HM.AI: Better performance than Suno v5, Tencent and Tsinghua jointly released SongGeneration2: Overcoming the problem of pronunciation and debugging, supporting local deployment

On March 9, 2026, the music foundation model SongGeneration2, jointly developed by Tencent and Tsinghua University's Human Computer Voice Interaction Laboratory, was officially released. This news was like a heavy bomb, causing waves in the technology and music industry.

Technological Innovation: Targeting the Three Pain Points of AI Music

In the past, AI music often gave people a "plastic feeling" and there were many urgent problems that needed to be solved. The emergence of SongGeneration2 is like a sharp blade, precisely targeting these pain points.

High musicality: easy to handle complex arrangements
Traditional AI music often consists of simple melodic overlays, lacking depth and richness. SongGeneration2 is completely different, as it can handle complex multi track arrangements and create a strong sense of spatial hierarchy. Whether it's passionate rock or melodious classical music, they can be easily performed, making the audience feel as if they are in a professional music scene.
High lyric accuracy: Say goodbye to unclear pronunciation and off key lyrics
In AI music, unclear pronunciation and hallucinations that deviate from the key are common problems that seriously affect the quality of the music. SongGeneration2 has made significant breakthroughs in this area, with a phoneme error rate (PER) of only 8.55%. This data is not only significantly better than the top commercial model Suno v5 (12.4%), but only slightly inferior to MiniMax 2.5, greatly improving the accuracy and clarity of lyrics, allowing every line of lyrics to be clearly conveyed to the audience.
Extremely controllable: precise customization of style and emotions
Whether through text descriptions or audio prompts, SongGeneration2 can accurately follow instructions and deeply customize the style and emotions of music. Creators can create unique music works according to their own needs, meeting diverse creative needs.

Architecture innovation: driven by "dual core" to achieve excellence

The reason why SongGeneration2 can achieve such outstanding performance is due to its innovative hybrid LLM diffusion architecture.

Composition Brain (LeLM): Global Planning and Detail Control

LeLM is like an experienced composer, responsible for planning the overall structure and singing details of music.
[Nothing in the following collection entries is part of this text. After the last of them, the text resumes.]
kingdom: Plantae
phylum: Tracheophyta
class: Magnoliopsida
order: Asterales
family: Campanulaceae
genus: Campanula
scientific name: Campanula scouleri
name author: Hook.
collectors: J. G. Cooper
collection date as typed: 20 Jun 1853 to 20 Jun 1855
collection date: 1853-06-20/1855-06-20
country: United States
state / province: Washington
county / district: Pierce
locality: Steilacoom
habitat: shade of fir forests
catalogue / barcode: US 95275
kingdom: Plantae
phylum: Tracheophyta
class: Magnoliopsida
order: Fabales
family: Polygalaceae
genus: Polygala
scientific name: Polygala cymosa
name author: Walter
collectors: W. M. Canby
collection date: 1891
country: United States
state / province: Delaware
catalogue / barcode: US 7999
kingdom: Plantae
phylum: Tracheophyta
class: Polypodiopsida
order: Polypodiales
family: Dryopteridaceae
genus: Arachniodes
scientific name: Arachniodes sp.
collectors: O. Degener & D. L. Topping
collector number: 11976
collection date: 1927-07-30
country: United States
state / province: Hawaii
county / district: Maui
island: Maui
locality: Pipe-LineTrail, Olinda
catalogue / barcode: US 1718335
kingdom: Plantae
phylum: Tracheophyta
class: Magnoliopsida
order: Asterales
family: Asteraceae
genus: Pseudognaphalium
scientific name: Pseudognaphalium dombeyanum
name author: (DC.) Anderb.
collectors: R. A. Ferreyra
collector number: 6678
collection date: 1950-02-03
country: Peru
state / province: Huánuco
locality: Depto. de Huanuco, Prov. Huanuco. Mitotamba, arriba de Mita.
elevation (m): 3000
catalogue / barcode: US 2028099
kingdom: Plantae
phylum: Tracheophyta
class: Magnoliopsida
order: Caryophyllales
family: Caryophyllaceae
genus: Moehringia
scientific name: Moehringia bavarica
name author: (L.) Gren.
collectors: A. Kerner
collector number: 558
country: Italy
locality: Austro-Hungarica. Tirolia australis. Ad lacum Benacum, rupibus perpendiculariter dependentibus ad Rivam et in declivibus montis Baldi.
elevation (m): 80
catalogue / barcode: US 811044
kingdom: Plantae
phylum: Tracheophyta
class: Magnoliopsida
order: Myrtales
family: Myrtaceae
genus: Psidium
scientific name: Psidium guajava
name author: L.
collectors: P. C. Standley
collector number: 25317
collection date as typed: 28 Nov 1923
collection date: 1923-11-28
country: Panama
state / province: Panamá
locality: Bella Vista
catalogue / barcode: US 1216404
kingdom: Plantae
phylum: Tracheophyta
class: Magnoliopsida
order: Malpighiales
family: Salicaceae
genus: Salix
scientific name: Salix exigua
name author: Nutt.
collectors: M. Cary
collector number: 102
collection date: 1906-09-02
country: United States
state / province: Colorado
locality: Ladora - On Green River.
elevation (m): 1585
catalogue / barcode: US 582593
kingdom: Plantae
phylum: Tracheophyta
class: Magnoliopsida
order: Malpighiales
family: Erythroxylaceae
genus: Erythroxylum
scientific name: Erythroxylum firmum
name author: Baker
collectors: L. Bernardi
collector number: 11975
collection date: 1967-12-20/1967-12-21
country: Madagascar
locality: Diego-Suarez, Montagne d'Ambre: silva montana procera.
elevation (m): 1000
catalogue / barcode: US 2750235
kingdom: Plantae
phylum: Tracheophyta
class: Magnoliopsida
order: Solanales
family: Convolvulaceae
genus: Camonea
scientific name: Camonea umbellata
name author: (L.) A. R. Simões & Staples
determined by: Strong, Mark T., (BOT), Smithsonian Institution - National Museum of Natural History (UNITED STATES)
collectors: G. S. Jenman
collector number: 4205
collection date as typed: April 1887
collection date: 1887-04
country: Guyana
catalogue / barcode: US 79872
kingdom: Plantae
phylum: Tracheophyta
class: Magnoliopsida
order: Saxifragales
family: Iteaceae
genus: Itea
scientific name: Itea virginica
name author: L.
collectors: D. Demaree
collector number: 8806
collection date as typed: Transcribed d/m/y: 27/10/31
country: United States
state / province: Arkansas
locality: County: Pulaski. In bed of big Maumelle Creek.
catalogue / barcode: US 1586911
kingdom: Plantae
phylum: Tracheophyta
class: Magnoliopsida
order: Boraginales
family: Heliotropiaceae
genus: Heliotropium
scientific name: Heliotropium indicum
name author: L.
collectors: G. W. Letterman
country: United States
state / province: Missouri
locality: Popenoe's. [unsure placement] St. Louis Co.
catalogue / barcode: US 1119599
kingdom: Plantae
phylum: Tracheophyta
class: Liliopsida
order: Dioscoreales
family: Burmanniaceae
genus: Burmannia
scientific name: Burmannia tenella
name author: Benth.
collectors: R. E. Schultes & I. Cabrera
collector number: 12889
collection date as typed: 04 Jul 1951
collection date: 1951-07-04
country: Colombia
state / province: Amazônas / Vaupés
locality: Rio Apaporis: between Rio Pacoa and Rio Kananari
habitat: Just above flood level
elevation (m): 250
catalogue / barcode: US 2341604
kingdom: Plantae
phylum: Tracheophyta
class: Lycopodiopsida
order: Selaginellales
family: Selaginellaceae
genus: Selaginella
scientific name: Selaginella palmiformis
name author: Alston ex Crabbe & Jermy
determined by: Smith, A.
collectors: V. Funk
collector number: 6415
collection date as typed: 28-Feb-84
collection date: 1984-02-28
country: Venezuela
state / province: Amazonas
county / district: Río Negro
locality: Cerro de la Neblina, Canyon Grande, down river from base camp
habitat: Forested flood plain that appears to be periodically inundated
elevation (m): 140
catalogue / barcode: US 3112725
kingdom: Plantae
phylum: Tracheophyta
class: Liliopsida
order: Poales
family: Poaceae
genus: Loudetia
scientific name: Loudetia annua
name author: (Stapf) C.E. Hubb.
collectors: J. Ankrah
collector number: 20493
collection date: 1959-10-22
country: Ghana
It can accurately grasp the rhythm, melody, and harmony of music, solve the key problem of "how to sing", and lay a solid foundation for musical works.

High fidelity renderer (Diffusion): Synthesizing complex acoustic details

Guided by language models, the Diffusion renderer is capable of synthesizing extremely complex acoustic details. It is like a skilled tuner, polishing every note perfectly, giving music works extremely high sound quality and realism.

Layered representation: Balancing melody and sound quality

SongGeneration2 pioneered a parallel modeling approach that combines mixed representation and multi track representation, balancing the stability of melody with the delicacy of sound quality. This unique architectural design allows music works to have both smooth melodies and rich timbres, as well as delicate emotional expressions.

Open source benefits: lowering the threshold for creativity and promoting nationwide composition

For the majority of developers, the open source of SongGeneration2 is undoubtedly a huge blessing. The SongGeneration-v2 large model with 4B parameters has been officially open sourced and supports multilingual generation in Chinese, English, and other languages.

Even more surprising is that it can run smoothly on consumer grade hardware equipped with 22GB of video memory, realizing the possibility of localized and private creation. This means that ordinary users can easily participate in music creation without the need for expensive professional equipment.

In order to enable users to experience the charm of SongGeneration-v2 faster, the project team has also launched the SongGeneration-v2 Fast version on HuggingFace. This version sacrifices a very small amount of sound quality in exchange for extremely fast generation - a complete single can be born in just one minute, greatly improving creative efficiency.

Summary: The era of "composers" for the whole nation may be coming

From the performance of SongGeneration2, it can be seen that AI music has officially entered the door of "commercial applications" from a "geek toy". With the open source of the Medium model and automated evaluation framework that supports 12GB video memory in the future, the threshold for AI music creation will be further lowered, and more people will have the opportunity to become "composers".